Gleichzeitig wurden die Privatwohnungen von DFB-Präsident Wolfgang Niersbach, dessen Vorgänger Theo Zwanziger und des ehemaligen DFB-Generalsekretärs Horst R. Schmidt durchsucht. Die Razzia sollte ohne großes Aufsehen vor sich gehen, dennoch bekamen Medien frühzeitig einen Hinweis. Die "Bild"-Zeitung hatte bereits wenige Minuten nach dem Eingreifen der Beamten davon berichtet.
Nicht von den Ermittlungen betroffen sind dagegen die Wohnungen des damaligen Organisationskomitee-Chefs der WM, Franz Beckenbauer, und seines damaligen Stellvertreters, Fedor Radman. Beide haben ihren Hauptwohnsitz nicht in Deutschland, sondern in Österreich, beziehungsweise der Schweiz.
 
Wonach sucht die Staatsanwaltschaft beim DFB?
Die Staatsanwaltschaft geht nach eigener Auskunft dem Verdacht der "Steuerhinterziehung in einem besonders schweren Fall" nach. Sie bezieht sich dabei explizit auf die Summe von 6,7 Millionen Euro, die der DFB offiziell als Maßnahme für ein "Kulturprogramm der WM 2006" geltend gemacht hatte - "obwohl ihr tatsächlich ein anderer Zweck zugrunde lag", wie die Behörde in ihrer Pressemitteilung formuliert. Durch die Angaben des DFB war das Geld als abzugsfähige Betriebsausgabe von den Finanzbehörden anerkannt worden.

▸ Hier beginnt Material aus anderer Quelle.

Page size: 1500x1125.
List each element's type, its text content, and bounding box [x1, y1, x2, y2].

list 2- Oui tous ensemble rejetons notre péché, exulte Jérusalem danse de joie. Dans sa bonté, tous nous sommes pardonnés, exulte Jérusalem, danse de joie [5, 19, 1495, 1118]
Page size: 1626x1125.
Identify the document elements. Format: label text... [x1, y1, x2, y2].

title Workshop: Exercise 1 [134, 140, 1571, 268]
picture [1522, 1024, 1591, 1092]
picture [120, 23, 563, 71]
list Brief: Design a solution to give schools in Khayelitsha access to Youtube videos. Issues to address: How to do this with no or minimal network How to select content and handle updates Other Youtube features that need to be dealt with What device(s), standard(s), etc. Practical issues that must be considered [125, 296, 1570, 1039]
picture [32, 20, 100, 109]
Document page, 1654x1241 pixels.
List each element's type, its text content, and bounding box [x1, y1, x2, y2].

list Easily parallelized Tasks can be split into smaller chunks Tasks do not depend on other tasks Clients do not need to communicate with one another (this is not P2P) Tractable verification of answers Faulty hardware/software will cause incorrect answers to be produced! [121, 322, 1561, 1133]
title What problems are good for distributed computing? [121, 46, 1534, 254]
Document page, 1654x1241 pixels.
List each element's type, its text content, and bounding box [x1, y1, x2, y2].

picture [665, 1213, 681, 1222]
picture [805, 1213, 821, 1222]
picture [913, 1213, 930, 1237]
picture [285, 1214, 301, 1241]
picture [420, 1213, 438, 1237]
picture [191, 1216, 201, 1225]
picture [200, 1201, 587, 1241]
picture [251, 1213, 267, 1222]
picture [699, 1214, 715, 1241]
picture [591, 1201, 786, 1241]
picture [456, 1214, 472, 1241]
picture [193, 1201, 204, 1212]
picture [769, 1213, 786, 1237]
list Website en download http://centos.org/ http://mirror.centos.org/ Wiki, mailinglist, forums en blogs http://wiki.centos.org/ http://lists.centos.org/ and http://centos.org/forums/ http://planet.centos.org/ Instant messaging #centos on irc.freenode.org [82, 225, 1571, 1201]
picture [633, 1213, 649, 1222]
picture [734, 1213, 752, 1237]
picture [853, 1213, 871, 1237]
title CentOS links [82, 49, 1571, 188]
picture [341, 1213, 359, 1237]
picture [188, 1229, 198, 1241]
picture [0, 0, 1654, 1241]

Gegen wen richten sich die Ermittlungen?
Die Behörden ermitteln explizit gegen Niersbach, Zwanziger und Schmidt. Alle drei werden in der Pressemitteilung zwar nicht mit Namen, aber nach ihrer heutigen oder damaligen Funktion beim DFB und beim WM-OK genannt. Ihnen wird vorgeworfen, "die Einreichung unrichtiger Steuererklärungen veranlasst und hierdurch Körperschafts- und Gewerbesteuern sowie Solidaritätszuschlag für das Jahr 2006 in erheblicher Höhe verkürzt zu haben".
Was droht Niersbach, Zwanziger und Schmidt?
Im schlimmsten Fall drohen den Betroffenen Haftstrafen zwischen sechs Monaten und zehn Jahren, dieses Strafmaß sieht das Gesetz für Steuerhinterziehung in einem besonders schweren Fall vor. "Sollte sich der hinreichende Tatverdacht erhärten, kommt es zur Anklageerhebung. Dann landet der Fall vor Gericht", sagte Oberstaatsanwältin Nadja Niesen.
Warum wurde erst jetzt ermittelt, zweieinhalb Wochen nach Bekanntwerden der ungeklärten Zahlung in Höhe von 6,7 Millionen Euro?
Die Staatsanwaltschaft prüfte erst den Sachverhalt und stellte vergangene Woche den Antrag für Durchsuchungsbeschlüsse. Da drei Objekte (DFB-Zentrale, Wohnhäuser von Niersbach und Zwanziger) durchsucht werden sollten und mehr als 50 Beamte beteiligt waren, gestaltete sich die Koordinierung der Razzia aufwendig. Nach Aussagen der Staatsanwaltschaft sind die Durchsuchungen für diese Umstände sehr schnell vollzogen worden. Die Gefahr, dass in der Zwischenzeit mögliche Beweise vernichtet worden seien, "besteht immer", heißt es von der Staatsanwaltschaft Frankfurt. Man könne nie verhindern, dass Informationen durchsickern und Beschuldigte gewarnt werden.
 
Warum wird nur wegen des Verdachts der Steuerhinterziehung ermittelt?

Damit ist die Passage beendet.